You are going to have to debug this and it is probably JavaScript due to the 'undefined' word in the URL. However it doesn't have to be AJAX, it could be JavaScript creating any URL that is automatically resolved by the browser (e.g. JavaScript that sets the src attribute on an image tag, setting a css-image attribute, etc). I use Firefox with Firebug installed most of the time, so my directions will be with that in mind.

Firebug Initial Setup

Skip this if you already know how to use Firebug.

After the installs and restarting Firefox for Firebug, you are going to have to enable most of Firebug's 'panels'. To open Firebug there will be a little fire bug/insect looking thing in the top right corner of your browser or you can press F12. Click through the Firebug tabs 'Console', 'Script', 'Net' and enable them by opening them up and reading the panel's information. You might have to refresh the page to get them working properly.

Debugging User Interaction

Navigate to one of the pages that has the issue with Firebug open and the Net panel active. In the Net panel there will be a few options: 'Clear', 'Persist', 'All', 'Html', etc. Make sure ALL is selected. Don't do anything on the page and try not to mouse over anything on it. Look through the requests. The request for the invalid URL will be red and probably have a status of 404 Not Found (or similar).

RECORDED DATA →
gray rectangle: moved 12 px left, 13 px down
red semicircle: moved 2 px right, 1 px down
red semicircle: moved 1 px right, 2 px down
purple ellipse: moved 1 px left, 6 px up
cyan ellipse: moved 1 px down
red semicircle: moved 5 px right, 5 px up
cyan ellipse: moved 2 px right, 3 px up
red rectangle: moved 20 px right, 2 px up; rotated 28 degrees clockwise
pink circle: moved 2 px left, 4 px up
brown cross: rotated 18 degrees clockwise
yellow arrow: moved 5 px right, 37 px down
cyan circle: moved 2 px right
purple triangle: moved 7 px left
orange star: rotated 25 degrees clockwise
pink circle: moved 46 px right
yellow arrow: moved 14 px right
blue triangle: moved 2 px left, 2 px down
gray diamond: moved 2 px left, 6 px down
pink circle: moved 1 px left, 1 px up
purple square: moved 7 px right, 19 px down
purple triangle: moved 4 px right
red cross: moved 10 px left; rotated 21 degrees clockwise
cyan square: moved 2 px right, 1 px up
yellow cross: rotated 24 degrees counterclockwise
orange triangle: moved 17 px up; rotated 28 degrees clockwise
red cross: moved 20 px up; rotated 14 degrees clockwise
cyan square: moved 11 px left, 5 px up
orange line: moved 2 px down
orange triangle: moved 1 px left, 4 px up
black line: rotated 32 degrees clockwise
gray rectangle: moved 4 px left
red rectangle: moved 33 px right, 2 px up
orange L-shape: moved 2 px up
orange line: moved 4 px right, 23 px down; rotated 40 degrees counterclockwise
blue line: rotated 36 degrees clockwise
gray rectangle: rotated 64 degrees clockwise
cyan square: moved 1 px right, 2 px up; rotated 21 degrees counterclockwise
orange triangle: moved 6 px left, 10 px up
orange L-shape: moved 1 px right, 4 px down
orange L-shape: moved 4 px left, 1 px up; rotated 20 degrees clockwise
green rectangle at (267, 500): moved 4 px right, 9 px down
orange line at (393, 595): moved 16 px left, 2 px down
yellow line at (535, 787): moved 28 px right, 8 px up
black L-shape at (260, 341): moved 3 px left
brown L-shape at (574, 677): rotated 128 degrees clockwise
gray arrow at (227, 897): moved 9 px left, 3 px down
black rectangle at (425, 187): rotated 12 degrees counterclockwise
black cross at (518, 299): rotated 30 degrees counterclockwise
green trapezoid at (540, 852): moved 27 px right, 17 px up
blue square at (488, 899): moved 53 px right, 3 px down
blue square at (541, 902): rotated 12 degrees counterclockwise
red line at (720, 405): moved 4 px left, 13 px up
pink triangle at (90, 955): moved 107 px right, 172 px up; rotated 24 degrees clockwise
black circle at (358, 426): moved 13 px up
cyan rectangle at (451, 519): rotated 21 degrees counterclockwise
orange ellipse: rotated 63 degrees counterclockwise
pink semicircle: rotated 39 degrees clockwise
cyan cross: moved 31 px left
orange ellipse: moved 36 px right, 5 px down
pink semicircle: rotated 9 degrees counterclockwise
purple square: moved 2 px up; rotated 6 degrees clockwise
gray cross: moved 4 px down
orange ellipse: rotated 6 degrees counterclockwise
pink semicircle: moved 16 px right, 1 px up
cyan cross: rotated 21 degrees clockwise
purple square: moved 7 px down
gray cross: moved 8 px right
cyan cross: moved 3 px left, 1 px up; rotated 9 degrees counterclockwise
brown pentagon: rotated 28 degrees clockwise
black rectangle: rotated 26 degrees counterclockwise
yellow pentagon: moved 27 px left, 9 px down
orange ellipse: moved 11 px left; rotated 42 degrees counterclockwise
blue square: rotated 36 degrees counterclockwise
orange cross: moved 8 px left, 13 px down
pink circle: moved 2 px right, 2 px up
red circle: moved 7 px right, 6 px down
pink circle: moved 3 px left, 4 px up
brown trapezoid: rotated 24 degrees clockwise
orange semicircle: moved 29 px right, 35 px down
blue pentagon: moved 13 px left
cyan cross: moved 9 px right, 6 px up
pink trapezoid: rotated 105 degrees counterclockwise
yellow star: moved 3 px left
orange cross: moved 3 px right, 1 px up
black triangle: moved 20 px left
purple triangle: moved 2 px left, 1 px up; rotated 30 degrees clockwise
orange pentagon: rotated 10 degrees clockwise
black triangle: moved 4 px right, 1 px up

WORK TO COMPLETE →
A - Answer these from the debugging text:
(i) What key can be pressed to open Firebug?
(ii) Which three Firebug tabs are to be clicked through and enabled?
(iii) What color will the request for the invalid URL be in the Net panel?
B - Please set down a part of the debugging text word for word, starting at the words "After the installs" and stopping after "Found (or similar).".
The records are separate material, apart from the debugging text.

SOLUTIONS PER TASK →
A -
(i) F12
(ii) 'Console', 'Script' and 'Net'
(iii) Red

B -
After the installs and restarting Firefox for Firebug, you are going to have to enable most of Firebug's 'panels'. To open Firebug there will be a little fire bug/insect looking thing in the top right corner of your browser or you can press F12. Click through the Firebug tabs 'Console', 'Script', 'Net' and enable them by opening them up and reading the panel's information. You might have to refresh the page to get them working properly.

Debugging User Interaction

Navigate to one of the pages that has the issue with Firebug open and the Net panel active. In the Net panel there will be a few options: 'Clear', 'Persist', 'All', 'Html', etc. Make sure ALL is selected. Don't do anything on the page and try not to mouse over anything on it. Look through the requests. The request for the invalid URL will be red and probably have a status of 404 Not Found (or similar).